Mark’s urgent concern for us has to do with following Jesus. We who follow Jesus are “on the way.” Today we are embarking on this journey, on the way, following Jesus, travelling through a sacred landscape where we will encounter signs and wonders, where we will run up against opposition and obstacles.

The advantage of a four-day holiday weekend is that it takes us out of our normal routine enough to have a minute, at least, to reflect. To stop and think. To give thanks for our lives when they are going well, for our blessings, for those who love us, and who let us love them. Are we “on the way,” however we have been able to understand the pull that Jesus exerts on our lives? Or are we off the path, distracted by things that are not important?
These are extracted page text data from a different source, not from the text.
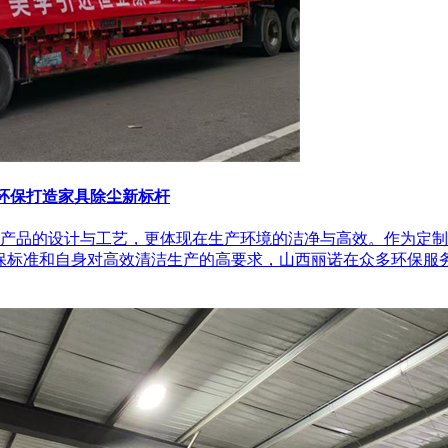
环保打造家具除尘新标杆
产品的设计与工艺，更体现在生产环境的洁净与高效。作为定制
保标准和自身对高效清洁生产的高要求，山西丽诺在众多环保服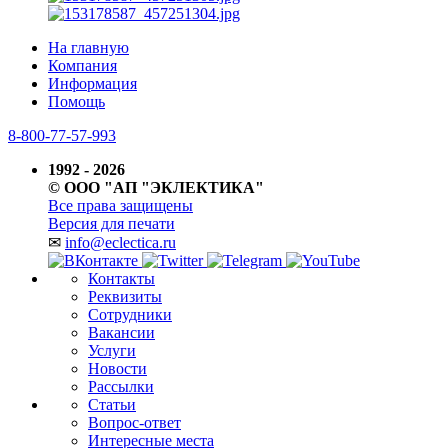
На главную
Компания
Информация
Помощь
8-800-77-57-993
1992 - 2026
© ООО "АП "ЭКЛЕКТИКА"
Все права защищены
Версия для печати
✉
info@eclectica.ru
Контакты
Реквизиты
Сотрудники
Вакансии
Услуги
Новости
Рассылки
Статьи
Вопрос-ответ
Интересные места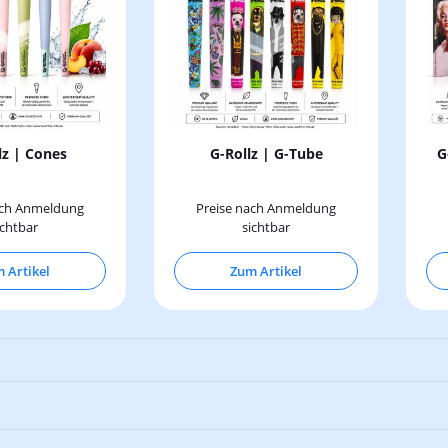
lz | Cones
G-Rollz | G-Tube
G
ach Anmeldung
Preise nach Anmeldung
ichtbar
sichtbar
 Artikel
Zum Artikel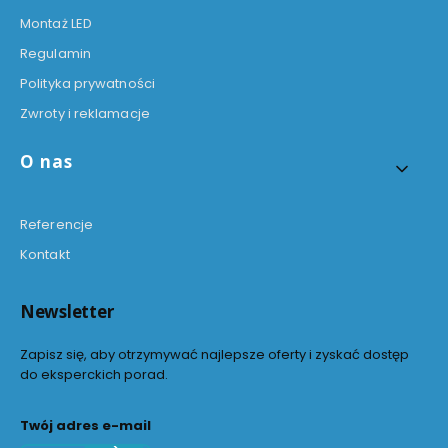
Montaż LED
Regulamin
Polityka prywatności
Zwroty i reklamacje
O nas
Referencje
Kontakt
Newsletter
Zapisz się, aby otrzymywać najlepsze oferty i zyskać dostęp
do eksperckich porad.
Twój adres e-mail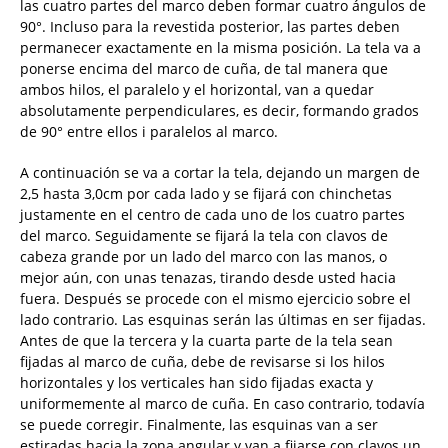
las cuatro partes del marco deben formar cuatro ángulos de
90°. Incluso para la revestida posterior, las partes deben
permanecer exactamente en la misma posición. La tela va a
ponerse encima del marco de cuña, de tal manera que
ambos hilos, el paralelo y el horizontal, van a quedar
absolutamente perpendiculares, es decir, formando grados
de 90° entre ellos i paralelos al marco.
A continuación se va a cortar la tela, dejando un margen de
2,5 hasta 3,0cm por cada lado y se fijará con chinchetas
justamente en el centro de cada uno de los cuatro partes
del marco. Seguidamente se fijará la tela con clavos de
cabeza grande por un lado del marco con las manos, o
mejor aún, con unas tenazas, tirando desde usted hacia
fuera. Después se procede con el mismo ejercicio sobre el
lado contrario. Las esquinas serán las últimas en ser fijadas.
Antes de que la tercera y la cuarta parte de la tela sean
fijadas al marco de cuña, debe de revisarse si los hilos
horizontales y los verticales han sido fijadas exacta y
uniformemente al marco de cuña. En caso contrario, todavía
se puede corregir. Finalmente, las esquinas van a ser
estiradas hacia la zona angular y van a fijarse con clavos un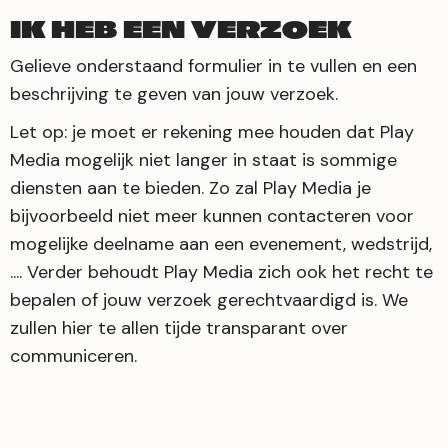
IK HEB EEN VERZOEK
Gelieve onderstaand formulier in te vullen en een
beschrijving te geven van jouw verzoek.
Let op: je moet er rekening mee houden dat Play
Media mogelijk niet langer in staat is sommige
diensten aan te bieden. Zo zal Play Media je
bijvoorbeeld niet meer kunnen contacteren voor
mogelijke deelname aan een evenement, wedstrijd,
.... Verder behoudt Play Media zich ook het recht te
bepalen of jouw verzoek gerechtvaardigd is. We
zullen hier te allen tijde transparant over
communiceren.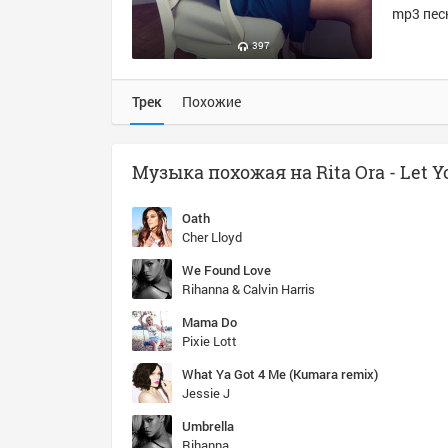
mp3 песн
397
Трек
Похожие
Oath
Cher Lloyd
We Found Love
Rihanna & Calvin Harris
Mama Do
Pixie Lott
What Ya Got 4 Me (Kumara remix)
Jessie J
Umbrella
Rihanna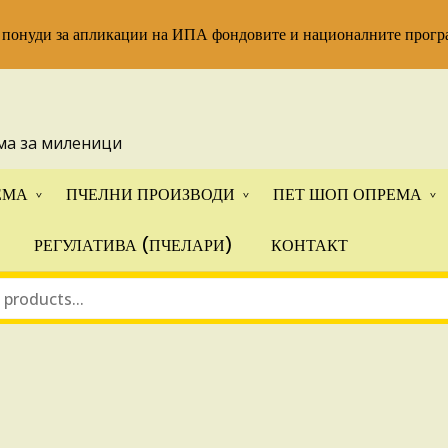
 понуди за апликации на ИПА фондовите и националните прогр
ма за миленици
ЕМА
ПЧЕЛНИ ПРОИЗВОДИ
ПЕТ ШОП ОПРЕМА
РЕГУЛАТИВА (ПЧЕЛАРИ)
КОНТАКТ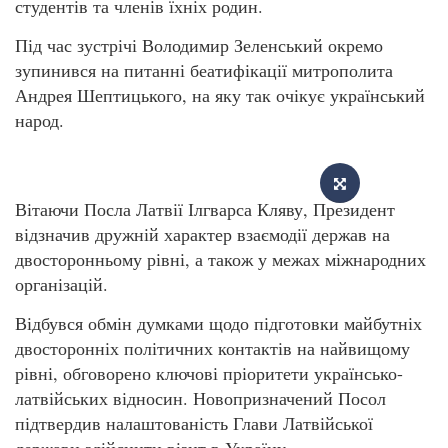
студентів та членів їхніх родин.
Під час зустрічі Володимир Зеленський окремо
зупинився на питанні беатифікації митрополита
Андрея Шептицького, на яку так очікує український
народ.
Вітаючи Посла Латвії Ілгварса Кляву, Президент
відзначив дружній характер взаємодії держав на
двосторонньому рівні, а також у межах міжнародних
організацій.
Відбувся обмін думками щодо підготовки майбутніх
двосторонніх політичних контактів на найвищому
рівні, обговорено ключові пріоритети українсько-
латвійських відносин. Новопризначений Посол
підтвердив налаштованість Глави Латвійської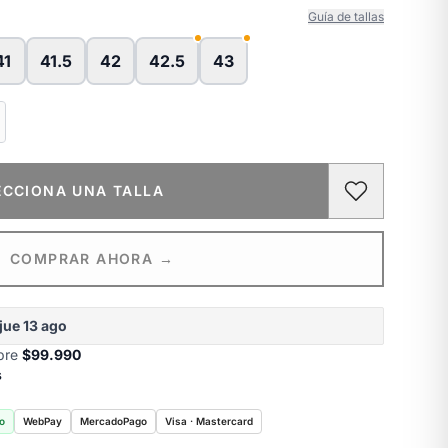
Guía de tallas
41
41.5
42
42.5
43
ECCIONA UNA TALLA
COMPRAR AHORA →
jue 13 ago
obre
$99.990
s
o
WebPay
MercadoPago
Visa · Mastercard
Are we alert, or have we fallen asleep?

The master in today’s story, like the King in last week’s, would not be interested in the frenzy of shopping on “Black Friday,” but he would likely be interested the fear and tension that drives people to “shop ‘til they drop,” to open their stores at all hours of the day and night, to pronounce breathless reports on consumer spending like all of our lives depended on what happened this weekend at Toys’R’Us or Wal-Mart or Neiman-Marcus. The master in today’s story, like the King in last week’s, would be grateful for all the turkeys delivered to needy people this week, but wonder what we were doing with our money during those other 51 weeks, and why we put up with a society that distributes its resources in such a lop-sided fashion. Be awake, the master says. Keep alert. What is going on here? What are the signs of our times, that we can interpret as well as gardeners can interpret the coming spring from the shoots of the fig leaves? What do we see around us, that God wants us to pay attention to?

We are about to rush into the work-week, I know, as well as into the frenzy of our holiday season. But today, this afternoon, this evening, take stock, one more time. What has God called you to pay attention to during this weekend’s respite from everyday life? What moments of ordinary grace, or extraordinary clarity, lead you to know what it means to follow Jesus “on the way?” How can you keep alert to those signs, during these days ahead, to know what is distracting you, pulling you off from the path, away from the journey?

The season of Advent is the church’s ancient custom to remind us that all around us are the signs of God’s goodness, God’s reign, God’s intention for how we live our lives as individuals and as a whole society. The signs may be as small as the shoots of tiny leaves, or as large as a billboard along the highway. Those signs are in the blessings of our lives, as well as in the heartbreaks. Advent reminds us: you are not lacking in any spiritual gift as you await the revealing of our Lord Jesus Christ.

You are not lacking in anything. The signs are all around us. Keep awake.